Much of Raya and Sisu’s disagreement comes down to Namaari, the girl who first scorned Raya’s friendship and set the world on a devastating path. Along with the filmmakers and animators, Chan has crafted a Disney villain for the ages, making inhuman choices for reasons that are painfully human. Raya and the Last Dragon isn’t interested in treating Namaari like a simple villain, instead forcing both Raya and the audience to consider the forces that shaped this girl and the choices she makes.
Raya and the Last Dragon refuses to assign blame or paint in black and white. There’s no evil kingdom to overthrow or master villain to slay. Our heroes face a confused and confusing world, with death and heartbreak dogging their footsteps and only desperate and foolish hope keeping them afloat.

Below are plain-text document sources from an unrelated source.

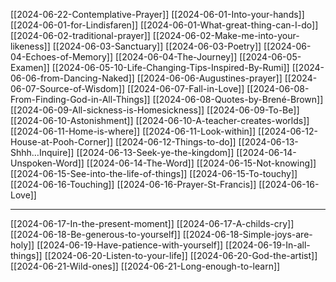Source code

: [[2024-06-22-Contemplative-Prayer]] 
[[2024-06-01-Into-your-hands]]
[[2024-06-01-for-Lindisfaren]]
[[2024-06-01-What-great-thing-can-I-do]]
[[2024-06-02-traditional-prayer]]
[[2024-06-02-Make-me-into-your-likeness]]
[[2024-06-03-Sanctuary]]
[[2024-06-03-Poetry]]
[[2024-06-04-Echoes-of-Memory]]
[[2024-06-04-The-Journey]]
[[2024-06-05-Examen]]
[[2024-06-05-10-Life-Changing-Tips-Inspired-By-Rumi]]
[[2024-06-06-from-Dancing-Naked]]
[[2024-06-06-Augustines-prayer]]
[[2024-06-07-Source-of-Wisdom]]
[[2024-06-07-Fall-in-Love]]
[[2024-06-08-From-Finding-God-in-All-Things]]
[[2024-06-08-Quotes-by-Brené-Brown]]
[[2024-06-09-All-sickness-is-Homesickness]]
[[2024-06-09-To-Be]]
[[2024-06-10-Astonishment]]
[[2024-06-10-A-teacher-creates-worlds]]
[[2024-06-11-Home-is-where]]
[[2024-06-11-Look-within]]
[[2024-06-12-House-at-Pooh-Corner]]
[[2024-06-12-Things-to-do]]
[[2024-06-13-Shhh…Inquire]]
[[2024-06-13-Seek-ye-the-kingdom]]
[[2024-06-14-Unspoken-Word]]
[[2024-06-14-The-Word]]
[[2024-06-15-Not-knowing]]
[[2024-06-15-See-into-the-life-of-things]]
[[2024-06-15-To-touchy]]
[[2024-06-16-Touching]]
[[2024-06-16-Prayer-St-Francis]]
[[2024-06-16-Love]]

---

[[2024-06-17-In-the-present-moment]]
[[2024-06-17-A-childs-cry]]
[[2024-06-18-Be-generous-to-yourself]]
[[2024-06-18-Simple-joys-are-holy]]
[[2024-06-19-Have-patience-with-yourself]]
[[2024-06-19-In-all-things]]
[[2024-06-20-Listen-to-your-life]]
[[2024-06-20-God-the-artist]]
[[2024-06-21-Wild-ones]]
[[2024-06-21-Long-enough-to-learn]]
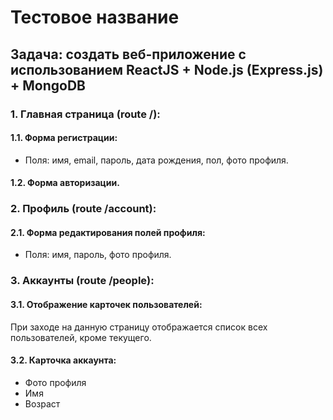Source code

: # Тестовое название

## Задача: создать веб-приложение с использованием ReactJS + Node.js (Express.js) + MongoDB

### 1. Главная страница (route /):

#### 1.1. Форма регистрации:
- Поля: имя, email, пароль, дата рождения, пол, фото профиля.

#### 1.2. Форма авторизации.

### 2. Профиль (route /account):

#### 2.1. Форма редактирования полей профиля:
- Поля: имя, пароль, фото профиля.

### 3. Аккаунты (route /people):

#### 3.1. Отображение карточек пользователей:
При заходе на данную страницу отображается список всех пользователей, кроме текущего.

#### 3.2. Карточка аккаунта:
- Фото профиля
- Имя
- Возраст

For as fantastical as it is, Raya and the Last Dragon is perfectly suited to our own stunned, grief-struck world. As we crawl our way out of this pandemic, it can be difficult to believe that things could ever be made right again, that some wounds could ever be healed.
Yet despite the dark beauty that shines throughout it, Raya and the Last Dragon argues for the light. By refusing to allow easy answers, the answers that do arrive feel all the more meaningful, however simply they might be phrased. The final moments of the film left me exhilarated and exhausted, but also eager to return to its gorgeous, harrowing world again as soon as possible.
Raya and the Last Dragon is available starting Friday on Disney+ Premium Access and in theaters. Choose a safe way to see it, and then see it at once.